In May, filmmaker Mike Stoltz’s (Film/Video MFA 14) latest film, “Something to Touch That Is Not Ashes or Corruption or Dust,” was included in the feature article, “Seeking a Way to Touch Through Film in a Time of Isolation” by writer Trisha Low in Art in America.
Stoltz’s film was originally slated to premiere in March at the fourth edition of Light Field, an annual international exhibition of “recent and historical moving image art on celluloid,” held annually in the San Francisco Bay Area. “Something to Touch” was scheduled to screen on the fourth day of programming, which was curated by Low. Due to the COVID-19 pandemic, Light Field 2020 was cancelled.

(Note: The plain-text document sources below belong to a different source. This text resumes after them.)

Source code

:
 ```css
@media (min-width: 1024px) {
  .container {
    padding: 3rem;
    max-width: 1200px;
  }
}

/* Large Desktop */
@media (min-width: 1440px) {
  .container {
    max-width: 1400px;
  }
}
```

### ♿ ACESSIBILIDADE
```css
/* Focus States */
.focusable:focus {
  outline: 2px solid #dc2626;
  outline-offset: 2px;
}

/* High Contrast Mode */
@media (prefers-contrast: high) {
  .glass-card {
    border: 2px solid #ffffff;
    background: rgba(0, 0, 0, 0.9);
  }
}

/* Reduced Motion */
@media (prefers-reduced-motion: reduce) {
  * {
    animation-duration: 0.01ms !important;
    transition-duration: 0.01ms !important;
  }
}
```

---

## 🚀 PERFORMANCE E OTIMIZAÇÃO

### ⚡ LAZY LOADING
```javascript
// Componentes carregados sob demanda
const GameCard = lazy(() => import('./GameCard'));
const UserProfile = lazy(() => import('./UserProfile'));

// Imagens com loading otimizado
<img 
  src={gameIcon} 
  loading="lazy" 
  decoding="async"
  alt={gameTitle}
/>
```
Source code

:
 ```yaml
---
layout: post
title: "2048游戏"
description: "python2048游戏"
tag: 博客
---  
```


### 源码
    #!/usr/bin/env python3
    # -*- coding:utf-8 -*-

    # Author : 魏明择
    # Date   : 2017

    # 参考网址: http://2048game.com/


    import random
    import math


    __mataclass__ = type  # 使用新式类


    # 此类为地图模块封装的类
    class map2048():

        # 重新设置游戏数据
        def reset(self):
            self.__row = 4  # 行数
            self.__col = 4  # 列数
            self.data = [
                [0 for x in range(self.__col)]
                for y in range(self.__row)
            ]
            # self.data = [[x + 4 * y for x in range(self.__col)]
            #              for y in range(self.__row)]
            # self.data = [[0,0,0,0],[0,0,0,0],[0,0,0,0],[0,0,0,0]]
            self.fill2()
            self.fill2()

“Mike Stoltz’s ‘Something to Touch That Is Not Ashes or Corruption or Dust’ is my favorite film that I never got to show in Light Field’s 2020 program,” wrote Law in the Art in America feature. Highly textured and modulated, “Something to Touch” is a briskly paced work that induces “vast and perplexing” feelings exacerbated by isolation.
The six-minute, 16 mm film begins with flickering black and white shapes bending around each other, and expands to feature scenes like a palm tree-dotted valley and blue barbed wire-topped fences. Stoltz’s frenetic, high-contrast visuals set against a heart-pounding soundscape allowed Low to “stay present in this moment of opacity and sickness,” while still wondering, “how long are we to be contained? Is this how we escape? Could this be our death?”

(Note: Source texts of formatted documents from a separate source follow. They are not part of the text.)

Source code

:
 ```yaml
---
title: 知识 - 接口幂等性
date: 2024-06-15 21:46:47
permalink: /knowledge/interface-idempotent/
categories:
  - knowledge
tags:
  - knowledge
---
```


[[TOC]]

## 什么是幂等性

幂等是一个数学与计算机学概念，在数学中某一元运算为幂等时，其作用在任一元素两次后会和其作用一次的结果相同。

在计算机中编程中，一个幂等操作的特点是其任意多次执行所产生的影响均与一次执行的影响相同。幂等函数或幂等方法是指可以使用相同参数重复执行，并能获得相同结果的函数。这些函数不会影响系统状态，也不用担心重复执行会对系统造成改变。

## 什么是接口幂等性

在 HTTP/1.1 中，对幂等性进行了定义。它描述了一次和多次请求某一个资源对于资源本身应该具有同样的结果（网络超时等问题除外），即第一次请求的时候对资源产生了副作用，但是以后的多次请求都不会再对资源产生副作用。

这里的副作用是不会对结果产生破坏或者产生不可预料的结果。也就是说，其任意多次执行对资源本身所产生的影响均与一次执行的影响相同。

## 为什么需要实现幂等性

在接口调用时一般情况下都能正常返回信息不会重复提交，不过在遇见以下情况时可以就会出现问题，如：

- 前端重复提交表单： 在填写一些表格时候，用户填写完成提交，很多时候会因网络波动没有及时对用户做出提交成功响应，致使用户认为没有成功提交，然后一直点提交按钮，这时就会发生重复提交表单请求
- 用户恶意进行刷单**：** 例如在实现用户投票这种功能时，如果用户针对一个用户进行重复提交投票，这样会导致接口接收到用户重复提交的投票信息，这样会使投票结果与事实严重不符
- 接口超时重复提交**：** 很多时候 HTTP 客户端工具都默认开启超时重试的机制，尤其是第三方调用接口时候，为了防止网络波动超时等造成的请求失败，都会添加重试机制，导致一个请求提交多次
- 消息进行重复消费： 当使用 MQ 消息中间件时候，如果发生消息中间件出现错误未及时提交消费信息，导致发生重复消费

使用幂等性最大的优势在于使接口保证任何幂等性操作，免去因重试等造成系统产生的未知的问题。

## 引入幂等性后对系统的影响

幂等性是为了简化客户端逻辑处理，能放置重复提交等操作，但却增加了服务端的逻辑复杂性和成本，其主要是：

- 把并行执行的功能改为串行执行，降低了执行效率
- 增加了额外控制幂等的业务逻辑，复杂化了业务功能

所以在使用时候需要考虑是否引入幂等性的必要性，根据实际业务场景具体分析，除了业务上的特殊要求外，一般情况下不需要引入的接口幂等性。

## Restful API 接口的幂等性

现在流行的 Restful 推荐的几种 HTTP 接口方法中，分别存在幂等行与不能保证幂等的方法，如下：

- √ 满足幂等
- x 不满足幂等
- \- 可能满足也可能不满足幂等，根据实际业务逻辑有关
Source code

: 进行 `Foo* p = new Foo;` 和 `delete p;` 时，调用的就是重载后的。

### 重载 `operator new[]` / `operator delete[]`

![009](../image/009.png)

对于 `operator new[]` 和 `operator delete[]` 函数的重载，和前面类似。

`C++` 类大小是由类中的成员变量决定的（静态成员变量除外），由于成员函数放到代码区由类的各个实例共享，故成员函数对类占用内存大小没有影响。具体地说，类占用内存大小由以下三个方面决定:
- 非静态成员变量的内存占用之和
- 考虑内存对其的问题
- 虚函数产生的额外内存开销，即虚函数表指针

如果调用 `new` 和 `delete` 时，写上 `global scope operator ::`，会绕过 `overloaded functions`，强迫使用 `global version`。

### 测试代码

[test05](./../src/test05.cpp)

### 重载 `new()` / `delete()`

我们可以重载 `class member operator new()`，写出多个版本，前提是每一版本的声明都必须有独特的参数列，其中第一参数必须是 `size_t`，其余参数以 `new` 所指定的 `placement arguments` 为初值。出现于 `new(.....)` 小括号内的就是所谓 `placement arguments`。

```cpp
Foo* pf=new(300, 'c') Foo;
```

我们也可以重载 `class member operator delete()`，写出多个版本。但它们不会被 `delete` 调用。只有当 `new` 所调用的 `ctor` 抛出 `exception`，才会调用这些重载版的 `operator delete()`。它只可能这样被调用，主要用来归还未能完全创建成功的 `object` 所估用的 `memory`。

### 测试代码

Stoltz is a Los Angeles-based filmmaker whose practice is dictated by “process, working directly with moving images, sound, special effects, montage and projection to reexamine the familiar.” He currently serves as faculty in the School of Film/Video. He also conducts workshops and programs films as a member of Echo Park Film Center (EPFC), a media arts nonprofit committed to accessible and equitable community access to film and video resources in the Echo Park neighborhood of Los Angeles.